Shares of the US tech giant International Business Machines Corporation (IBM) plunged 25% on July 15 after the company released disappointing preliminary second-quarter results.
This marks its steepest single-day fall in decades and wiping out nearly $67-70 billion in market value.
So, what went wrong: IBM reported $17.2 billion in second-quarter revenue, missing Wall Street estimates of $17.9 billion, up only 1% YoY. Adjusted earnings came in at $2.93 per share, below analysts' expectations of $3.01.
The weak numbers sparked fears that the company is struggling to keep pace as customers rethink where they're spending their money in the AI era.
According to CEO Arvind Krishna, many customers delayed or postponed deals as they shifted spending toward AI infrastructure like servers, chips and memory.
He admitted the company didn't move ‘quickly enough’, causing several deals to miss expected closing timelines. Krishna also pointed to another growing concern: cybersecurity.
He said rapidly evolving cyber threats have become a top priority for customers, forcing many businesses to redirect budgets toward strengthening their digital defences instead of spending on other IT projects.

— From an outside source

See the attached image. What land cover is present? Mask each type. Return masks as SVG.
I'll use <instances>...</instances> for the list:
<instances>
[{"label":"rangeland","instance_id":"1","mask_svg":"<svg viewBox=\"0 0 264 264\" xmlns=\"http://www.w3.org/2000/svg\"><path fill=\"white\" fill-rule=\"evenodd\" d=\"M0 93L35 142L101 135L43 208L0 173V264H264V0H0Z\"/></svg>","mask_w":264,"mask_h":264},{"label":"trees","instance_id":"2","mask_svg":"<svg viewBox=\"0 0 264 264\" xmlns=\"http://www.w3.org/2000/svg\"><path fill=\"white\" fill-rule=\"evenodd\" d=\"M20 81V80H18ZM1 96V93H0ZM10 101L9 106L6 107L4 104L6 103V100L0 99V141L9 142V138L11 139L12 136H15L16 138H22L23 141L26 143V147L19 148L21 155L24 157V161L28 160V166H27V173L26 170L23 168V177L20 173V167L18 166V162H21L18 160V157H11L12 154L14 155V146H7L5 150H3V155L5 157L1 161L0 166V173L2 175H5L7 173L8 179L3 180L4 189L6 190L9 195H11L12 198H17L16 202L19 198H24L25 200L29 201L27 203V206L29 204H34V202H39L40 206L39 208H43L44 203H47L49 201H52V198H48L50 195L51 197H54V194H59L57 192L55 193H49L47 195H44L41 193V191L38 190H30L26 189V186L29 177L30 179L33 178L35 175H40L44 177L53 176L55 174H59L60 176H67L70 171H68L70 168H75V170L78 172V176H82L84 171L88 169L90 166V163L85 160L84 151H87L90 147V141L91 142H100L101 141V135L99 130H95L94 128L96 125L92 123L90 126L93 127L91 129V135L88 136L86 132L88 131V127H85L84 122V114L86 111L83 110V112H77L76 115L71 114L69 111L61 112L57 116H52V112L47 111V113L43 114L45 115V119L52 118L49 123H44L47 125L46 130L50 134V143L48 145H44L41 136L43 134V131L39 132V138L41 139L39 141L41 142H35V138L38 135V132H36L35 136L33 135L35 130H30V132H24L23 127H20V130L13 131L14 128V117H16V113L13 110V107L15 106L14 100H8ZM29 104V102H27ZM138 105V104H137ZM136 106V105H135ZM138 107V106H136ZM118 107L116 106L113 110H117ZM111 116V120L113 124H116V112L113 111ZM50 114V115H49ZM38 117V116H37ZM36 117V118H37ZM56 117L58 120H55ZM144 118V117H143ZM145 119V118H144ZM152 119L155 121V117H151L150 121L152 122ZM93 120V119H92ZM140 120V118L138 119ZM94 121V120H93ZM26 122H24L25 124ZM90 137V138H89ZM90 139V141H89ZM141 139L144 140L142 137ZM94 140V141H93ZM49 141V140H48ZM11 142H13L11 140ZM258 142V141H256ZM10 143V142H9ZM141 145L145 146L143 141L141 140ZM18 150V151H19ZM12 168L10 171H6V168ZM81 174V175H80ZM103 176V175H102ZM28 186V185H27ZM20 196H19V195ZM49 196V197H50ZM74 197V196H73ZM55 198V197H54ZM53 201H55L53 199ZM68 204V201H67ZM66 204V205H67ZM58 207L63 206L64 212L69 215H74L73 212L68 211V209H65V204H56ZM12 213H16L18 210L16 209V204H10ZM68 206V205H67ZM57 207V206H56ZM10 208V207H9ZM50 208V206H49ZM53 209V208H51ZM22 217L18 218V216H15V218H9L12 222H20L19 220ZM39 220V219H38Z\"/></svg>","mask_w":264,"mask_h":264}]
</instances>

How things changed: just 42 days ago, IBM shares were trading at record highs and were up 13% for the year. Now, after Wednesday's crash, the stock is down roughly 35% from those highs.
The impact wasn't limited to the US. The sell-off spilled over to India as well.
Shares of Infosys, Wipro, Persistent Systems and Coforge fell as much as 2.5% amid concerns that weaker global IT spending could weigh on the sector.
One sector, however, came out smiling. Global cybersecurity stocks including CrowdStrike, Okta and Netskope rallied after IBM highlighted growing demand for digital security.